Downgrade to market perform with an unchanged target price of RM1.72: Eco World Development Group Bhd’s (EcoWorld) first half financial year 2017 (1HFY17) core net profit (CNP) of RM55.1 million was within our expectations but below market expectations.

Sales of RM1.71 billion for the cumulative seven months of FY17 (7MFY17) came broadly within expectations, while its associate Eco World International Bhd’s (EWI) RM1.38 billion sales are behind our target.

There were no dividends, as expected. The financial year ending October 31, 2017 (FY17) estimates of a sales target of RM4 billion is intact while EWI has introduced its new sales target of RM2.5 billion.

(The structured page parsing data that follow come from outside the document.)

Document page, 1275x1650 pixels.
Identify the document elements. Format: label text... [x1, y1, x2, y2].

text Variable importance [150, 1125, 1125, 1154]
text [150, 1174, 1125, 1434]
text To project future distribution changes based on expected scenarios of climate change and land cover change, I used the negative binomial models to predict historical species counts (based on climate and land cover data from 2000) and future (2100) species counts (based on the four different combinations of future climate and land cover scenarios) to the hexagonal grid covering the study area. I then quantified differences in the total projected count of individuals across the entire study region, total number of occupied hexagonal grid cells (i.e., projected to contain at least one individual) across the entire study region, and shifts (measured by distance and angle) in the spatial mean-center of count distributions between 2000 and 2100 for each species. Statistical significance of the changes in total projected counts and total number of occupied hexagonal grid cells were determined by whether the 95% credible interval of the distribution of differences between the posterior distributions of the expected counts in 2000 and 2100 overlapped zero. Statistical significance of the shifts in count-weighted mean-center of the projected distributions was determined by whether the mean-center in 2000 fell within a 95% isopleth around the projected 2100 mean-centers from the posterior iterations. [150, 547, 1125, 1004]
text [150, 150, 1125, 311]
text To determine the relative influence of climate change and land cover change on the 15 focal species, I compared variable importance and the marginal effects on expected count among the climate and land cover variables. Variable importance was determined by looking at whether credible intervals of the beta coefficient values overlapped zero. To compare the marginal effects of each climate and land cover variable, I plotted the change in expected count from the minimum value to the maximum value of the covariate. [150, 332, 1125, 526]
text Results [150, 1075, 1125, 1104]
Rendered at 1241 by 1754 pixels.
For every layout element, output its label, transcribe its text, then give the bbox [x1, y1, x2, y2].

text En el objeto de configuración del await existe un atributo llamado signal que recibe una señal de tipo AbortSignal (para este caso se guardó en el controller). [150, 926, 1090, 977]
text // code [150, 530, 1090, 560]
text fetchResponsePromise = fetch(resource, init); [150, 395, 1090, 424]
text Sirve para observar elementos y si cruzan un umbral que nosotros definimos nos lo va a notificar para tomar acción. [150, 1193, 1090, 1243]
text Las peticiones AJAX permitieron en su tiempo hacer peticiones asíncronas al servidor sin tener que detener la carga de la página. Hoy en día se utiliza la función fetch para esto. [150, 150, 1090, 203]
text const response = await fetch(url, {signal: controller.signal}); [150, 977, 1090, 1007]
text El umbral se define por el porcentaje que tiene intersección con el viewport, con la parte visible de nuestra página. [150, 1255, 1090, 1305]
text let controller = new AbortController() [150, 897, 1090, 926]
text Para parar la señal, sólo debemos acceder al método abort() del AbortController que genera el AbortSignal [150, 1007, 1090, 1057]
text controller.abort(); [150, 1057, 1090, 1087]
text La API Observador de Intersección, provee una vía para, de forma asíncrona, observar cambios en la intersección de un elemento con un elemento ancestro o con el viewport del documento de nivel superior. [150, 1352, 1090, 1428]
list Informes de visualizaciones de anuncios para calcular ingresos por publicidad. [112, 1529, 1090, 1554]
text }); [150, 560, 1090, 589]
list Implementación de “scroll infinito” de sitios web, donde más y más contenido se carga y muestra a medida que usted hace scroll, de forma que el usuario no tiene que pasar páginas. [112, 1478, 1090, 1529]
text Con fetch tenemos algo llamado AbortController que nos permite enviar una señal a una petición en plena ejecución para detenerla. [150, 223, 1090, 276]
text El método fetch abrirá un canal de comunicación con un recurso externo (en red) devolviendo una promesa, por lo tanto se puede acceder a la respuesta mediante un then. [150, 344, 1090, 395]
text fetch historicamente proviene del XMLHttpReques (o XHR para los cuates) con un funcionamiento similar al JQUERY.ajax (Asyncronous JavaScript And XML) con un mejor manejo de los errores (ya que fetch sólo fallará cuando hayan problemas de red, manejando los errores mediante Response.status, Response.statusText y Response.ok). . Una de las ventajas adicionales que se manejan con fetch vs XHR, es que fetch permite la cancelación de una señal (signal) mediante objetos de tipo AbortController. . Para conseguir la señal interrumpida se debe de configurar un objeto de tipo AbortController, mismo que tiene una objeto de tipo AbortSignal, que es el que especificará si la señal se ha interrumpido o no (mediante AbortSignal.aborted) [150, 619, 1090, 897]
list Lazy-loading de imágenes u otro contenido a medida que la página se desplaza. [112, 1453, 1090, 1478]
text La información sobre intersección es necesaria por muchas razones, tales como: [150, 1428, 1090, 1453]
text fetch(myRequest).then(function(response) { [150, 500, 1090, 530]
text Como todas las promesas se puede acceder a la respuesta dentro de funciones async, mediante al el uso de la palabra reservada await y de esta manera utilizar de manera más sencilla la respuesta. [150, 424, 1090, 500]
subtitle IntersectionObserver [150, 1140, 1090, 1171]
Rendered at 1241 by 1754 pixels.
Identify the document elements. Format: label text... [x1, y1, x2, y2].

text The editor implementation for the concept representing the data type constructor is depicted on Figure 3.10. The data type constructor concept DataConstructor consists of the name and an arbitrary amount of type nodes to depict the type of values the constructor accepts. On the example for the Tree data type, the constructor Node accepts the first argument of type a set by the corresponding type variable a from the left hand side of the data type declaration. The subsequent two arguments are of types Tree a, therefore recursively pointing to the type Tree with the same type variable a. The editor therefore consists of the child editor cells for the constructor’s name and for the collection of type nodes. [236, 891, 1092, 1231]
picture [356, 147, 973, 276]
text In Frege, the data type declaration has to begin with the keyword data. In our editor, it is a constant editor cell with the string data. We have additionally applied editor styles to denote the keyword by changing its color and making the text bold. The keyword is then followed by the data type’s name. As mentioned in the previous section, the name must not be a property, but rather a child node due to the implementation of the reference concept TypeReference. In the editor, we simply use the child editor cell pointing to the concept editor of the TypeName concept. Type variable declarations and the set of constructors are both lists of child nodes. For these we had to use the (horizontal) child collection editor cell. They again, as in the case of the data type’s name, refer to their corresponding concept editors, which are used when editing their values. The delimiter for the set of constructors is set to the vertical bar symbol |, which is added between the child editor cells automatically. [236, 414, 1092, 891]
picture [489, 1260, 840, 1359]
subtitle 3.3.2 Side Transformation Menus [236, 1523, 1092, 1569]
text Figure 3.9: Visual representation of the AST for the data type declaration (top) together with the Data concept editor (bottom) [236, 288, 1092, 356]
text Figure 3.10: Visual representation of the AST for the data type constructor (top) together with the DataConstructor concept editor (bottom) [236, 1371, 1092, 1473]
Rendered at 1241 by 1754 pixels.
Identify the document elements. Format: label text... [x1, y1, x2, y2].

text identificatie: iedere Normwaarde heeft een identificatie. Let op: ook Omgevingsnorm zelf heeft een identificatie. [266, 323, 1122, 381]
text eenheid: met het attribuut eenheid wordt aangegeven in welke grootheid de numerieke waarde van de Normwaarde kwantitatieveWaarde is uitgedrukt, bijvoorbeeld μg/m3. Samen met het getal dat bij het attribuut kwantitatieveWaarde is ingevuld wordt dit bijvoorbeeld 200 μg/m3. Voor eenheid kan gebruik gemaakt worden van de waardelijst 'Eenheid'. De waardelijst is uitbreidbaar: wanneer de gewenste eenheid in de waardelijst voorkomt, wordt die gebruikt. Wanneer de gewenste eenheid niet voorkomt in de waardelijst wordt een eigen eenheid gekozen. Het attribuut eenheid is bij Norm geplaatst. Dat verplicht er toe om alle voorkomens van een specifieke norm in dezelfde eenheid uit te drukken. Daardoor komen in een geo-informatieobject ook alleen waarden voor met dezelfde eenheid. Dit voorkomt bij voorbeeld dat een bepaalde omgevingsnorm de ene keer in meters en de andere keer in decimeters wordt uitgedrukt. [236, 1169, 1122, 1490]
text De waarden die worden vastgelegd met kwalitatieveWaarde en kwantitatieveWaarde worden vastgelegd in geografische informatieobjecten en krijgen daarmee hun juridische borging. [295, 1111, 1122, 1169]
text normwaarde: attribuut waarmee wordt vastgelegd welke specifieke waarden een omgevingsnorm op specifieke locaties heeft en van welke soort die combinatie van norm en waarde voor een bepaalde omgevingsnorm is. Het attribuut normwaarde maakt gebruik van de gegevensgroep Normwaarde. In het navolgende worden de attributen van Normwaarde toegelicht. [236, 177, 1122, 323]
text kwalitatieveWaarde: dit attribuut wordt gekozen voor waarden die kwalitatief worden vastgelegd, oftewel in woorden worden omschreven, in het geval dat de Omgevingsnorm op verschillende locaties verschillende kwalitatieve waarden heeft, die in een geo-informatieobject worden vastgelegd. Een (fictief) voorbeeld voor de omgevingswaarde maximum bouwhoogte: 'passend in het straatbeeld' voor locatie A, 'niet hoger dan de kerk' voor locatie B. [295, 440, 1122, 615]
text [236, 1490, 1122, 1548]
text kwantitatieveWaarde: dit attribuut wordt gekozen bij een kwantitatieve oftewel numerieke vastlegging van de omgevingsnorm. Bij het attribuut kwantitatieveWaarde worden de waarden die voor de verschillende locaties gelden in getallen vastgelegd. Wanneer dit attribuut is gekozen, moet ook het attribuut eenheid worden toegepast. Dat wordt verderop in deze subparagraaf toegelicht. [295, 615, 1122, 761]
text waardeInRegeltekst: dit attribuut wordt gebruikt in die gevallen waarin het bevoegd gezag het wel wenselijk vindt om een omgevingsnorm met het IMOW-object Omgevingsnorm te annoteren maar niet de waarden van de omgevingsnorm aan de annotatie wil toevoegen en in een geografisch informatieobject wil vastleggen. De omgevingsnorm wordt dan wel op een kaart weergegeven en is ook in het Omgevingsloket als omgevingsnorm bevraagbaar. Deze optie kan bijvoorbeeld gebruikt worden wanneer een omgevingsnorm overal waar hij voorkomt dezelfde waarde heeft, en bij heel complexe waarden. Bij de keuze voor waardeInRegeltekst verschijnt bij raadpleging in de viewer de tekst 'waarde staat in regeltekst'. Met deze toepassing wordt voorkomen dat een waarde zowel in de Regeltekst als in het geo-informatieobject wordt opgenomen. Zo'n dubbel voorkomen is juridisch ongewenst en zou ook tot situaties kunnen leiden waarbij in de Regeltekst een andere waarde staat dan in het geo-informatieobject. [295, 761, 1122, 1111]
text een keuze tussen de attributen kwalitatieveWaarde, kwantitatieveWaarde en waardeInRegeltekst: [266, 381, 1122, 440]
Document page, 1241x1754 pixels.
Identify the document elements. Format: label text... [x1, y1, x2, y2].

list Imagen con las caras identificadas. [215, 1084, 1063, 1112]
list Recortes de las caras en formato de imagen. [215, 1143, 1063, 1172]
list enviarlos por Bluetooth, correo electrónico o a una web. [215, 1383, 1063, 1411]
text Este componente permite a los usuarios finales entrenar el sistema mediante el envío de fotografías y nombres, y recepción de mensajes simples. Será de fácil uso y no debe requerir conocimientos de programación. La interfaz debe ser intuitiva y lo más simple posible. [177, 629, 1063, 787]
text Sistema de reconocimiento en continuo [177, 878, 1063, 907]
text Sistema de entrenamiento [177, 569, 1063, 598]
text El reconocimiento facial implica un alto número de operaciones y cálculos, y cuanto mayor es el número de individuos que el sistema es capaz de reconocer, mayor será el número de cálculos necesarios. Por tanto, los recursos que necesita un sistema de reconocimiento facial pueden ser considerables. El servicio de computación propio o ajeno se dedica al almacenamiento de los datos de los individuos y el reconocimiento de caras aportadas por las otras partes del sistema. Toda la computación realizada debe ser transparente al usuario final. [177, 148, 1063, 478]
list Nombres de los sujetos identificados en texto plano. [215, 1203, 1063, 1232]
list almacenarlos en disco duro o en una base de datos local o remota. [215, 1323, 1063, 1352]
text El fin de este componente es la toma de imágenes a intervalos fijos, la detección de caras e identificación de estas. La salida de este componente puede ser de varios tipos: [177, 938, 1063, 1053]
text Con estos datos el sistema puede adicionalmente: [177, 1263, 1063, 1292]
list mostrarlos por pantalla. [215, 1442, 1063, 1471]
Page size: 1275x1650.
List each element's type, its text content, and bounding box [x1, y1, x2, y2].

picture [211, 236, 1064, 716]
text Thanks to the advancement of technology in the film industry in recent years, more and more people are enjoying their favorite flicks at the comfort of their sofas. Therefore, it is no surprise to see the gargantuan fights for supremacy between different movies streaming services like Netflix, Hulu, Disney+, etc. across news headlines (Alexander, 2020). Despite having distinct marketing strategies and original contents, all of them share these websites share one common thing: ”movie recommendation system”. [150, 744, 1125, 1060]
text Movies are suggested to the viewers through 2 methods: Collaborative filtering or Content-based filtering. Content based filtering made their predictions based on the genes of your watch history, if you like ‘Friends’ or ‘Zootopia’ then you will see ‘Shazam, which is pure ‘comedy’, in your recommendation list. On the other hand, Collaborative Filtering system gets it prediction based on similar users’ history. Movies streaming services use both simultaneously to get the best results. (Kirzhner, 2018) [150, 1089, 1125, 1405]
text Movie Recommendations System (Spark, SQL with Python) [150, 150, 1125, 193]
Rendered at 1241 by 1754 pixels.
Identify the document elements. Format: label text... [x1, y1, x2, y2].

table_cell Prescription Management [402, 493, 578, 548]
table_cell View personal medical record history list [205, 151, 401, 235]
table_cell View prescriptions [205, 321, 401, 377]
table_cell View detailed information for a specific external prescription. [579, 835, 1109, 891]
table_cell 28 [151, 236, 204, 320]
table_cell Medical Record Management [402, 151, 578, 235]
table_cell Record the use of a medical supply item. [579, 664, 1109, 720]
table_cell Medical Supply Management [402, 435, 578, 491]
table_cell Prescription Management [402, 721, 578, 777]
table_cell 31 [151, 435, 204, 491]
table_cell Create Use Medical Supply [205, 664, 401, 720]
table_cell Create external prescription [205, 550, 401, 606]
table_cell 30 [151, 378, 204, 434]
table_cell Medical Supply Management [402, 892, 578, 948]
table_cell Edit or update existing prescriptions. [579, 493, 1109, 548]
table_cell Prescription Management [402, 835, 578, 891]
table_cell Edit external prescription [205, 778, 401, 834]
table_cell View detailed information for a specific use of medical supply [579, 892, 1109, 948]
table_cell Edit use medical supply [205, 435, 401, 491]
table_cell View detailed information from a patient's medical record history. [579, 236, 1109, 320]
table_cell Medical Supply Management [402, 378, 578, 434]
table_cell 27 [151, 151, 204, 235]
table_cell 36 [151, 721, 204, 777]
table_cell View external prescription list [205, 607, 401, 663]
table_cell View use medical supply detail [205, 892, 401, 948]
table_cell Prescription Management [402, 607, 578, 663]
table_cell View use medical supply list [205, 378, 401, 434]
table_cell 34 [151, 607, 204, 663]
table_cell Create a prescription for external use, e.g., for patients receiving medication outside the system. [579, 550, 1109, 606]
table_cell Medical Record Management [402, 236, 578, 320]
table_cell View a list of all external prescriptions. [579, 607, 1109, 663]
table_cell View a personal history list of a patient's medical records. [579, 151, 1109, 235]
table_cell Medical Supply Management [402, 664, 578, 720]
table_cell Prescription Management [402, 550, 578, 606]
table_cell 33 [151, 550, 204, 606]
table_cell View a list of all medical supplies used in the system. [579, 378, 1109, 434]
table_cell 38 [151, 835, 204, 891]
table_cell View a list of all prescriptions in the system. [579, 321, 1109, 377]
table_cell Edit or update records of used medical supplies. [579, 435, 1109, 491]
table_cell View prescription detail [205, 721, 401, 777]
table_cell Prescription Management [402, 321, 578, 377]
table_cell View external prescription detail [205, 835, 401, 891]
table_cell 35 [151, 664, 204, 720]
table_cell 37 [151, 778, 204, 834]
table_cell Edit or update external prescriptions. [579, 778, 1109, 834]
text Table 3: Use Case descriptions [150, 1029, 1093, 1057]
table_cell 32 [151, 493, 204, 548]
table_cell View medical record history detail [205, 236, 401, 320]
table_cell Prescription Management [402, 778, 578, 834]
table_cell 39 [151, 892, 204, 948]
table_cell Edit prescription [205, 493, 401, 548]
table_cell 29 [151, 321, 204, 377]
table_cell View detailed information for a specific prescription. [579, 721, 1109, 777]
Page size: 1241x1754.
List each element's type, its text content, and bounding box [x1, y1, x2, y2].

The 1HFY17 CNP of RM55.1 million was below market but within our expectations at 35% of street consensus, and 49% of our FY17 estimates. We believe the market may be overly optimistic with group margins.

Quarter-on-quarter, the second quarter of 2017 CNP of RM33.7 million was up by 58% on improved billings (up 13%) and reduction in administration expenses (down 22%) resulting in a 1.1 percentage point (ppt) expansion in earnings before interest and taxes (Ebit) margins to 10.1%.

Furthermore, effective interest rates rose to 32.6% from 11.7% due to non-deductible expenses while interest rates are expected to be closer to the statutory rate once earnings normalise.

Year-on-year, 1HFY17 CNP marginally declined (down 1%) although billings improved (up 17%) as finance cost rose by 166% to RM26.1 million on equity financing arising from its associate projects/EWI. Net gearing is now at 0.7 times (versus 0.54 times in 1QFY17).

The group remains confident of meeting its sales targets. In terms of new launches, the group intends to roll out Eco Business Park V, Eco Forest and Eco Horizon/Sun in 2HFY17.

While we scale down EWI’s FY17 sales estimates by 19% to18% to RM2.53 billion to RM2.67 billion, there is no major impact to EWI’s earnings as we have toned down take-ups from projects, which will only start contributing from FY19 onwards. 

Unbilled sales of RM6.32 billion (local: RM4.9 billion; EWI: RM1.42 billion at effective stake and project levels) is an industry high, providing two to three years of earnings’ visibility.

While we still like EcoWorld for its branding strength, aggressive growth strategies, ability to grab market share and strong management team, we think the recent share price momentum has been overly aggressive, potentially driven by mergers and acquisitions (M&A) speculations.

Hence, we downgrade our call from outperform to market perform and will review our recommendation if there are catalytic news (such as M&A), sales/earnings surprises or sharp retracement in share price.

Risks to our call include weaker/stronger-than-expected property sales, lower/higher-than-expected sales/administrative and finance costs, changes in real estate policies, and changes in lending environment. — Kenanga Research, June 16

This article first appeared in The Edge Financial Daily, on June 19, 2017.